European Ars Nova

European Ars Nova, ERC Advanced Grant 2017, Multilingual Poetry and Polyphonic Song in the Late Middle Ages

Dante Alighieri in Italia, e un secolo dopo Eustache Deschamps in Francia, descrivono la poesia lirica come musica in se stessa, come testo dotato di una propria armonia proporzionale, cantus per Dante, musique naturele per Deschamps, e precisano che il testo lirico è strutturato in modo che possa ricevere un’intonazione musicale (sonus, nota, melos, oda per Dante; musique artificiele per Deschamps): ‘ogni stanza è armonizzata per ricevere un certo tipo di melodia’ (De vulgari eloquentia); ‘verosimilmente le canzoni naturali sono abbellite dalla melodia della musica artificiale’ (Art de dictier).

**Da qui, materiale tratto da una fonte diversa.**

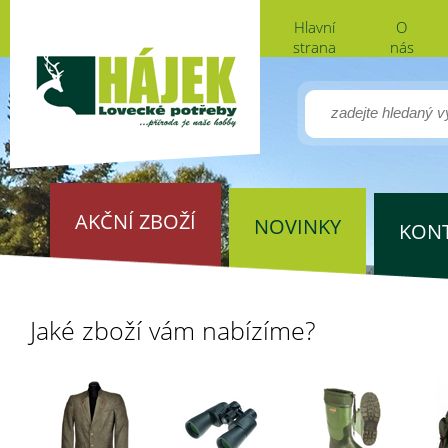
Hlavní
O
strana
nás
AKČNÍ ZBOŽÍ
NOVINKY
KON
Jaké zboží vám nabízíme?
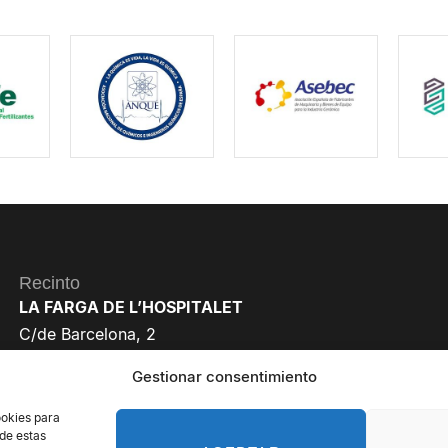
Recinto
LA FARGA DE L’HOSPITALET
C/de Barcelona, 2
08901 L’Hospitalet de Llobregat
Gestionar consentimiento
Barcelona
ookies para
 de estas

Tra la fine del Duecento e gli inizi del Trecento, la poesia lirica in volgare incontra la polifonia. Alcuni testi vengono intonati adottando il sistema di notazione della musica mensurabilis, che assegna valori certi di durata ai suoni. Nei primi decenni del Trecento, la musica mensurabilis si rinnova, si ammette la divisione binaria dell’unità di misura del tempo accanto alla divisione ternaria, e la possibilità di rappresentare valori brevissimi. Il nuovo sistema di notazione, definito ars nova, corrisponde all’esigenza di scrivere una musica ritmicamente più complessa.
La complessità della polifonia dell’Ars Nova, la sua ornamentazione melodica, le sue elaborate soluzioni ritmiche, possono offuscare la distinta comprensione delle parole. Ascoltando le composizioni dell’Ars Nova su testo poetico di nuova invenzione, l’orecchio non è sempre in grado di percepirne pienamente il senso. Nelle composizioni politestuali, in cui alle diverse voci corrispondono testi diversi cantati simultaneamente, l’offuscamento del testo poetico raggiunge l’apice. Questa forma di convivenza di poesia e musica, in cui la musica sembra sovrastare la poesia, ha generato nella nostra percezione l’idea che la parola sia subordinata alla musica, e di conseguenza che i testi intonati dai polifonisti dell’Ars Nova costituiscano un repertorio secondario e trascurabile, e non la necessaria premessa formale e tematica della composizione musicale. Ma in realtà, molti di questi testi poetici rivelano un raffinato simbolismo e un ricercato virtuosismo tecnico, che smentiscono la corrente valutazione storico-critica.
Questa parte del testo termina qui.